■ Exercise brief: Every line in the data below that includes "function" belongs in the answer, copied as it stands.

(Edit difference data)
* * *

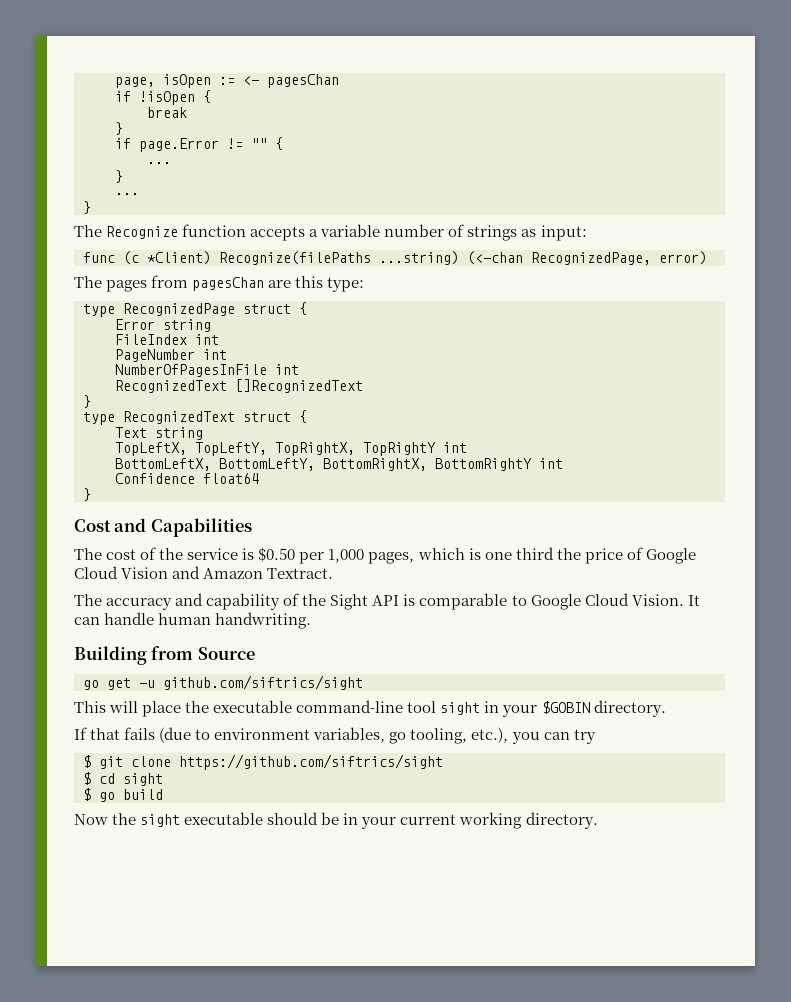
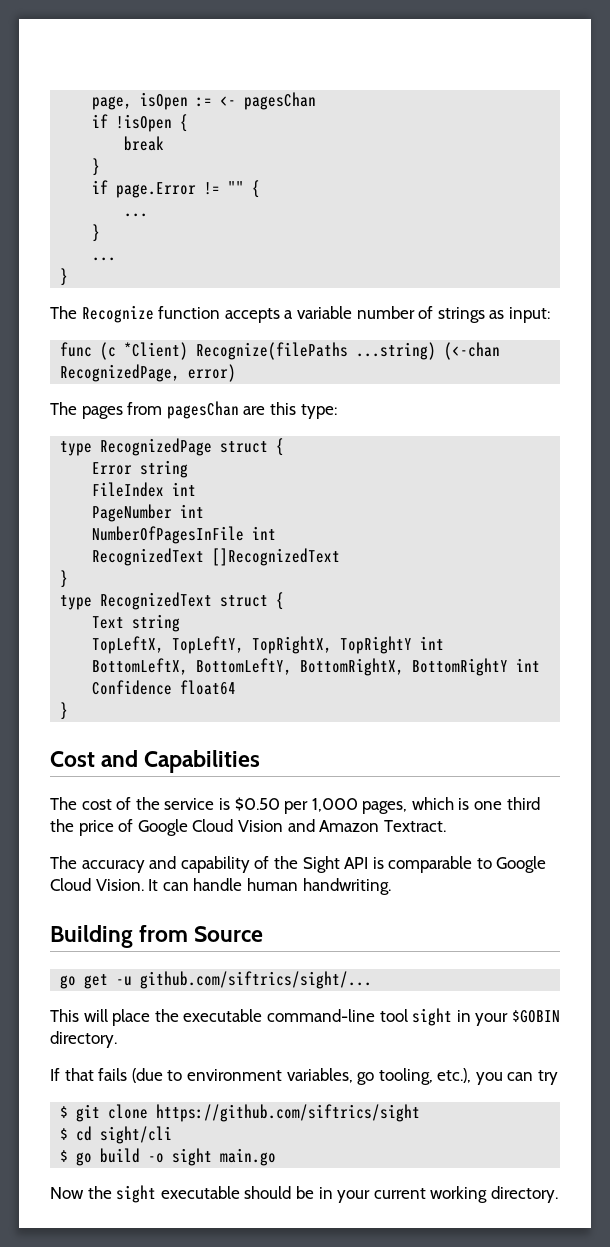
[163,675,363,690] github.com/siftrics/sight -> [140,971,373,989] github.com/siftrics/sight/...
[123,773,163,786] sight -> [100,1126,173,1144] sight/cli
(163, 794) none -> [148,1148,277,1166] -o sight main.go

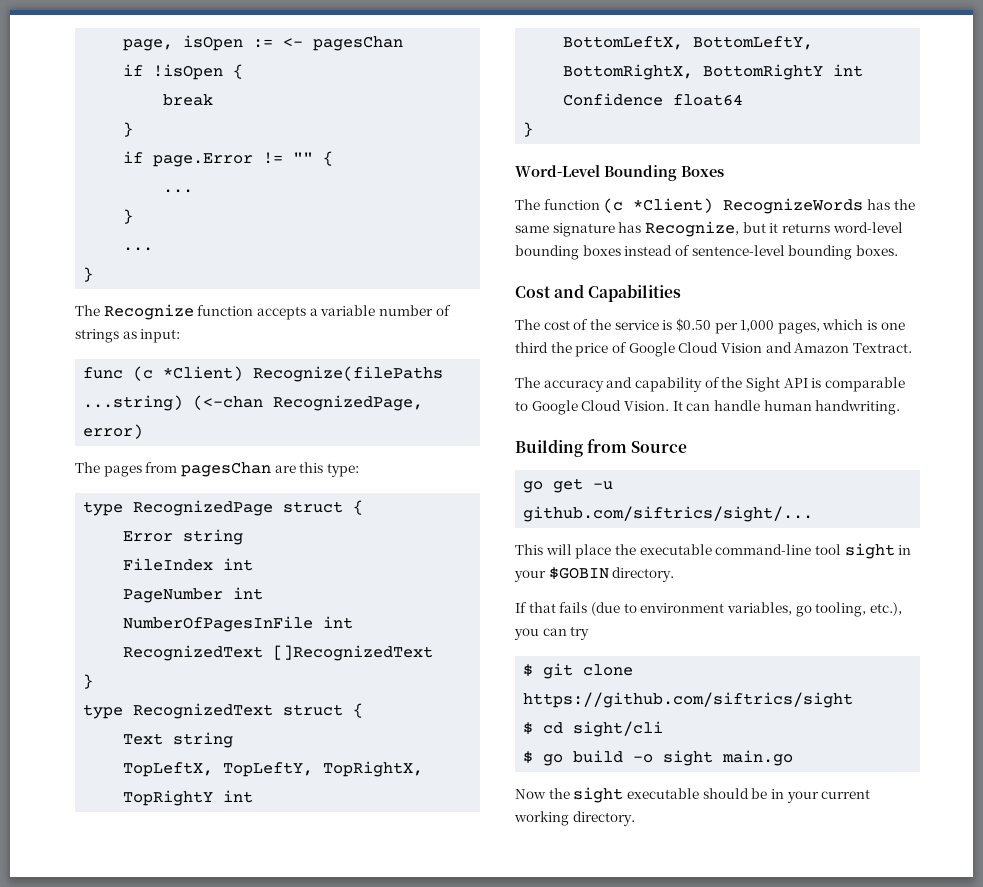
(69, 711) none -> [515,165,724,181] [515,198,915,214] [515,221,903,237] [515,245,898,260] // Word-Level Bounding Boxes // The function (c *Client) RecognizeWords has the same signature has Recognize, but it returns word-level bounding boxes instead of sentence-level bounding boxes.

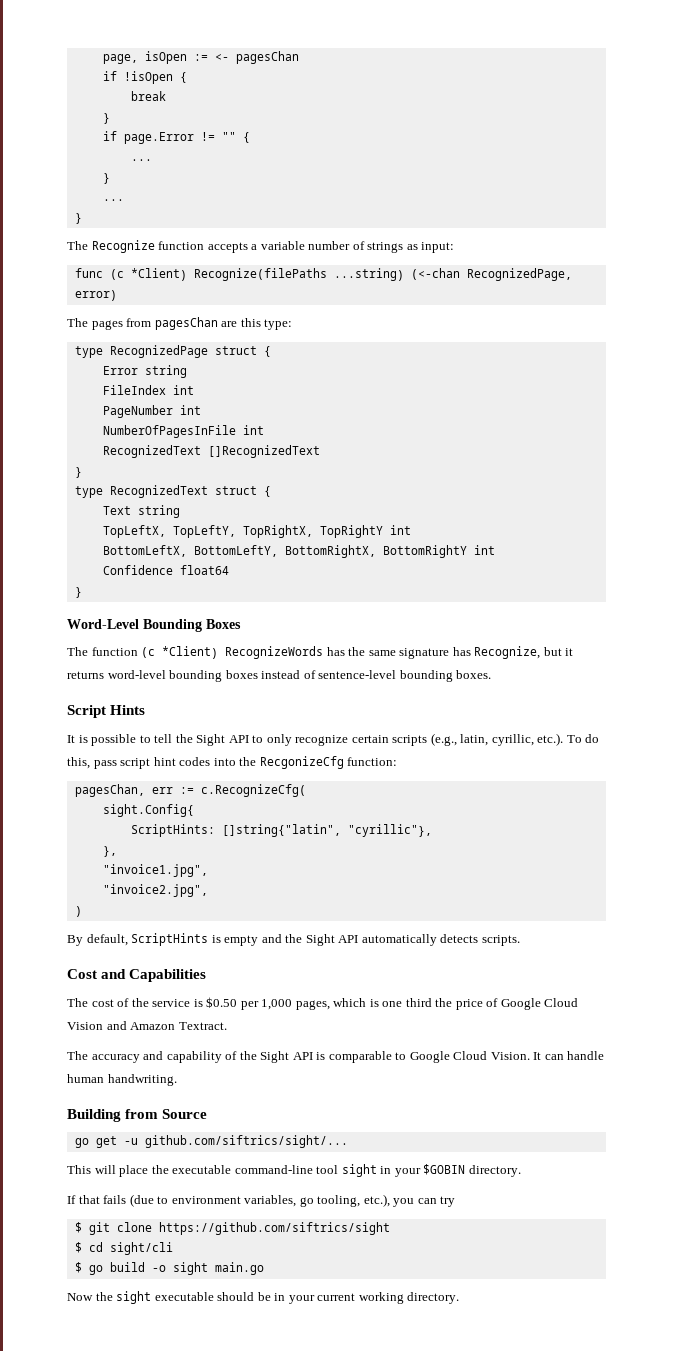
(898, 250) none -> [67,705,146,718] [67,733,600,746] [67,756,398,769] [74,784,306,797] [102,804,194,817] [130,824,432,837] [102,846,117,857] [102,864,208,877] [102,884,208,897] [74,906,82,917] [67,933,520,946] // Script Hints // It is possible to tell the Sight API to only recognize certain scripts (e.g., latin, cyrillic, etc.). To do this, pass script hint codes into the RecgonizeCfg function: // pagesChan, err := c.RecognizeCfg( // sight.Config{ // ScriptHints: []string{"latin", "cyrillic"}, // }, // "invoice1.jpg", // "invoice2.jpg", // ) // By default, ScriptHints is empty and the Sight API automatically detects scripts.

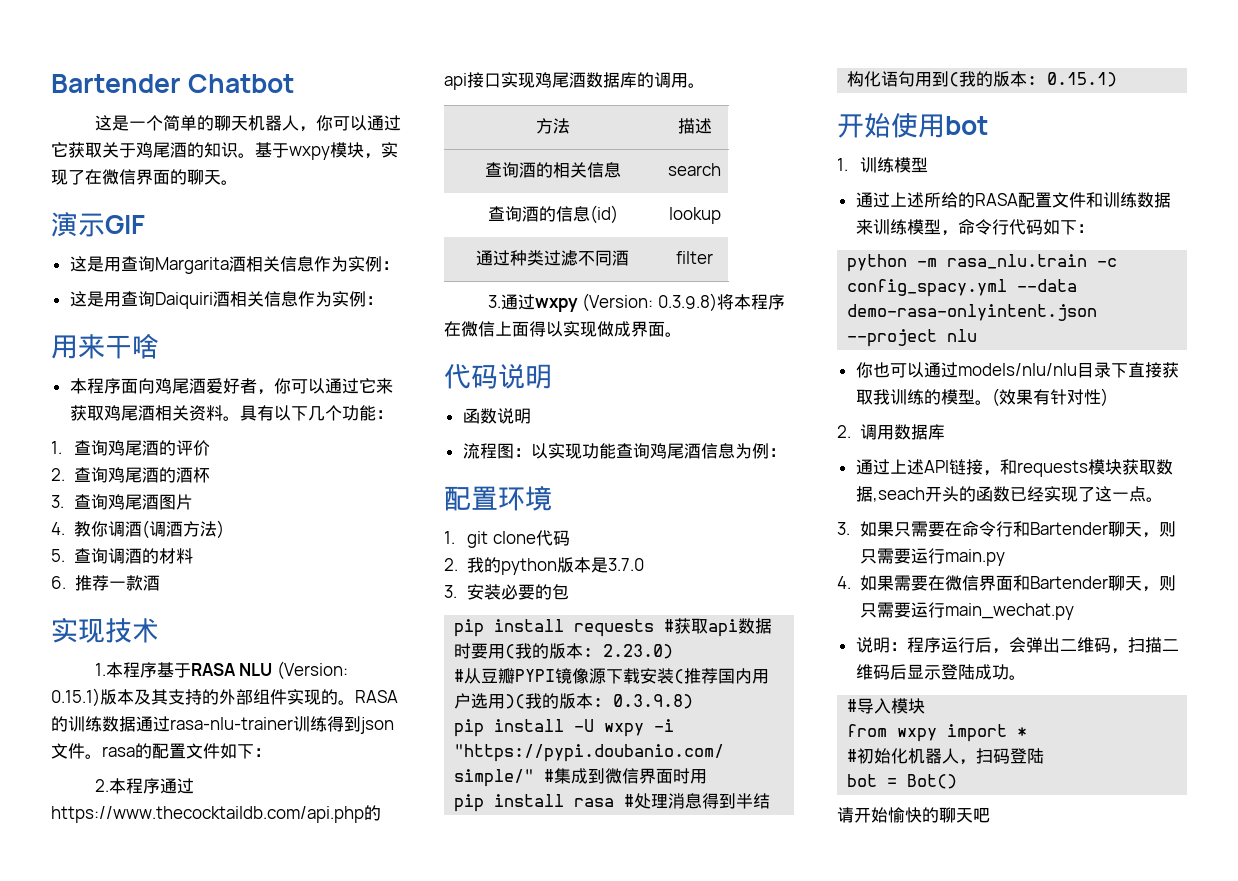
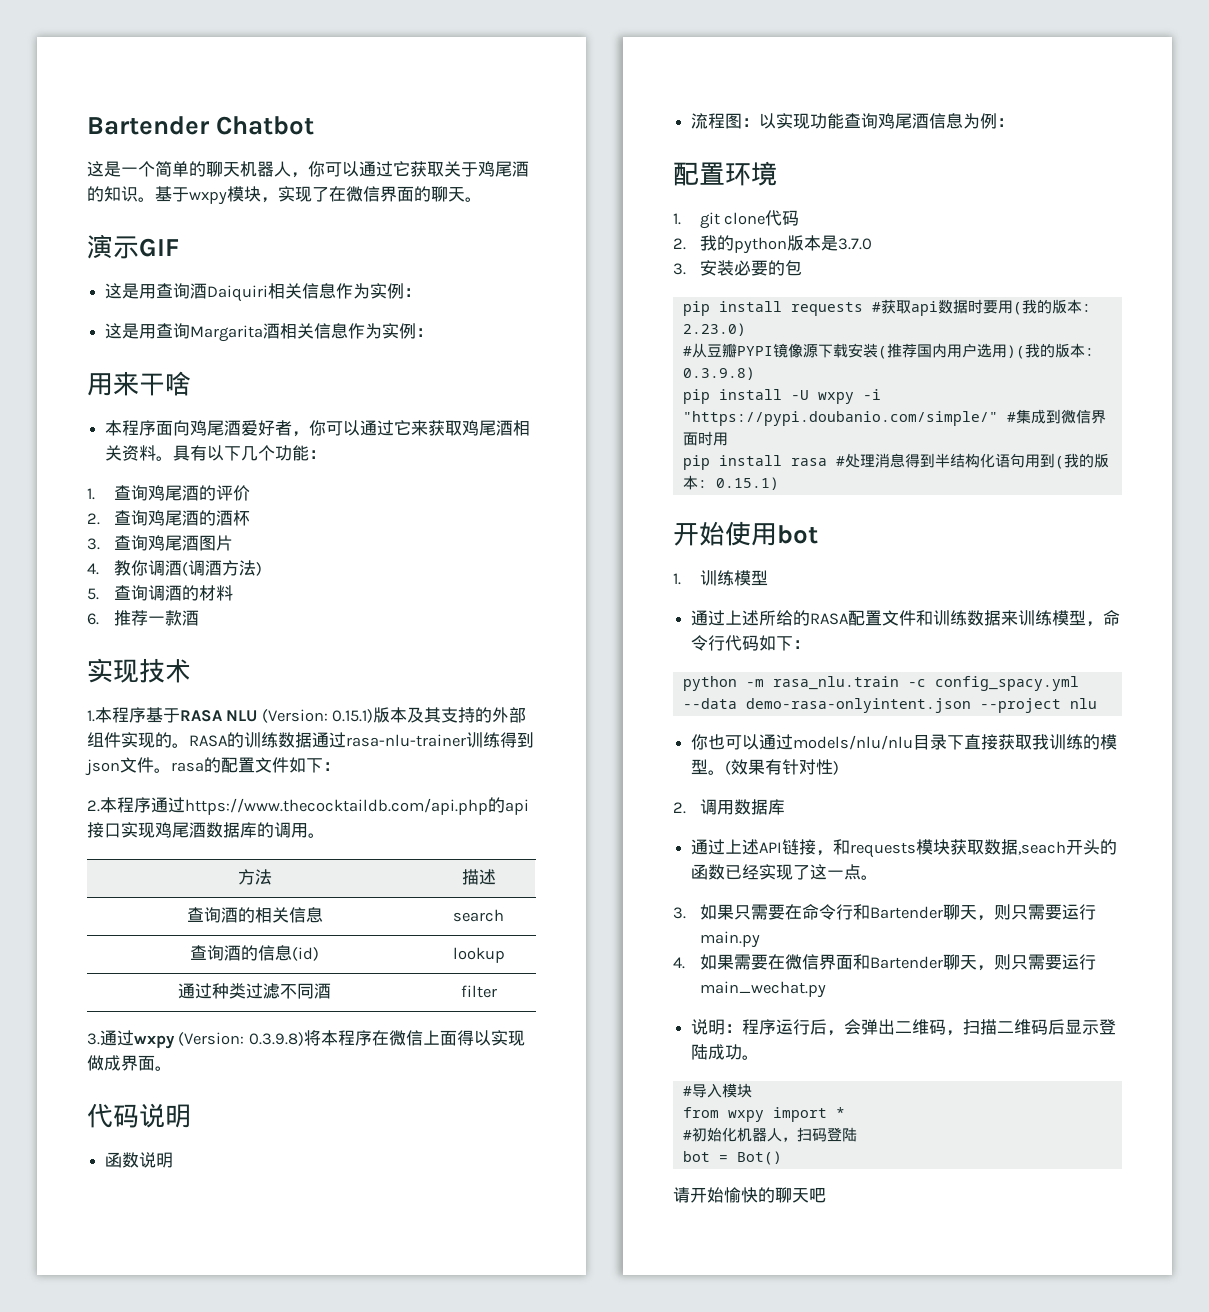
[154,256,246,274] Margarita酒 -> [190,283,269,302] 酒Daiquiri
[154,292,213,309] Daiquiri -> [190,325,264,342] Margarita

* * *

■ Response to the task:
(69, 711) none -> [515,165,724,181] [515,198,915,214] [515,221,903,237] [515,245,898,260] // Word-Level Bounding Boxes // The function (c *Client) RecognizeWords has the same signature has Recognize, but it returns word-level bounding boxes instead of sentence-level bounding boxes.
(898, 250) none -> [67,705,146,718] [67,733,600,746] [67,756,398,769] [74,784,306,797] [102,804,194,817] [130,824,432,837] [102,846,117,857] [102,864,208,877] [102,884,208,897] [74,906,82,917] [67,933,520,946] // Script Hints // It is possible to tell the Sight API to only recognize certain scripts (e.g., latin, cyrillic, etc.). To do this, pass script hint codes into the RecgonizeCfg function: // pagesChan, err := c.RecognizeCfg( // sight.Config{ // ScriptHints: []string{"latin", "cyrillic"}, // }, // "invoice1.jpg", // "invoice2.jpg", // ) // By default, ScriptHints is empty and the Sight API automatically detects scripts.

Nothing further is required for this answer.